Robert is memorialized on the Courts of the Missing at the National Memorial Cemetery of the Pacific in Honolulu.

He received the Purple Heart, which is awarded to members of the U.S. armed forces who are wounded by an instrument of war in the hands of the enemy and posthumously to the next of kin in the name of those who are killed in action or die of wounds received in action.

Robert also was honored with the Asiatic-Pacific Campaign Medal, the World War II Victory Medal, the Presidential Unit Citation and the Combat Action Ribbon.

Burial being planned

Bob noted Robert’s remains may be buried in Arlington National Cemetery near Washington, D.C., with full military honors.

“The default for the DOD is an Arlington funeral,” Bob said. “The family has a choice whether to do that or request something different.”

He thinks Arlington National Cemetery should be Robert’s final resting place.

“Arlington makes a whole lot of sense,” Bob said. “That’s where most of his fellow Marines are buried from the battle.”

He expressed his gratitude to the Marine Corps, the Defense POW/MIA Accounting Agency and History Flight for the recovery and return of Robert’s remains from Betio to the United States.

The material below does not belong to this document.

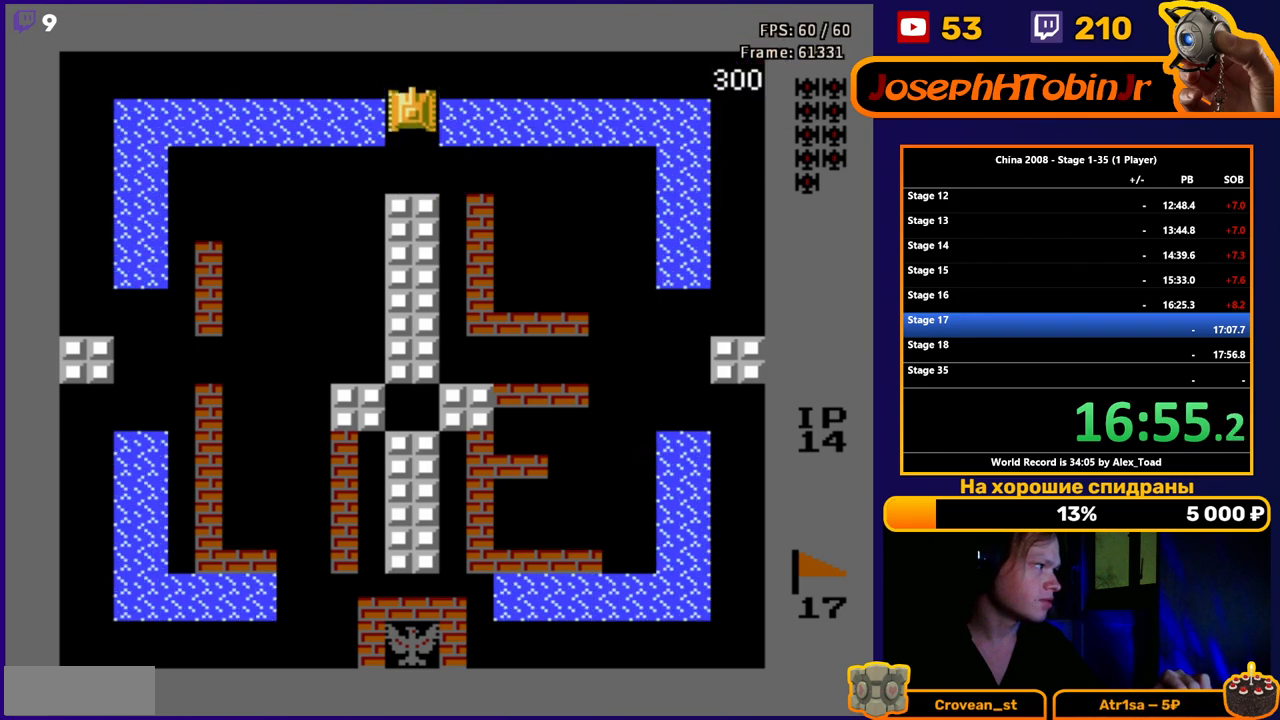
{"buttons": ["DPAD_LEFT"], "events": [[251, "DPAD_LEFT", "down"], [301, "DPAD_UP", "up"]]}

“People promised my grandmother more than 70 years ago that they would keep looking,” Bob said. “There have been people who have continued to look and continued to recover bodies as late as last year.

“To me, that’s pretty amazing that that’s happening,” he said. “I do give them a lot of credit and I do feel that there’s really an effort being made by a substantial number of people to not give up on the folks that were lost on that island.”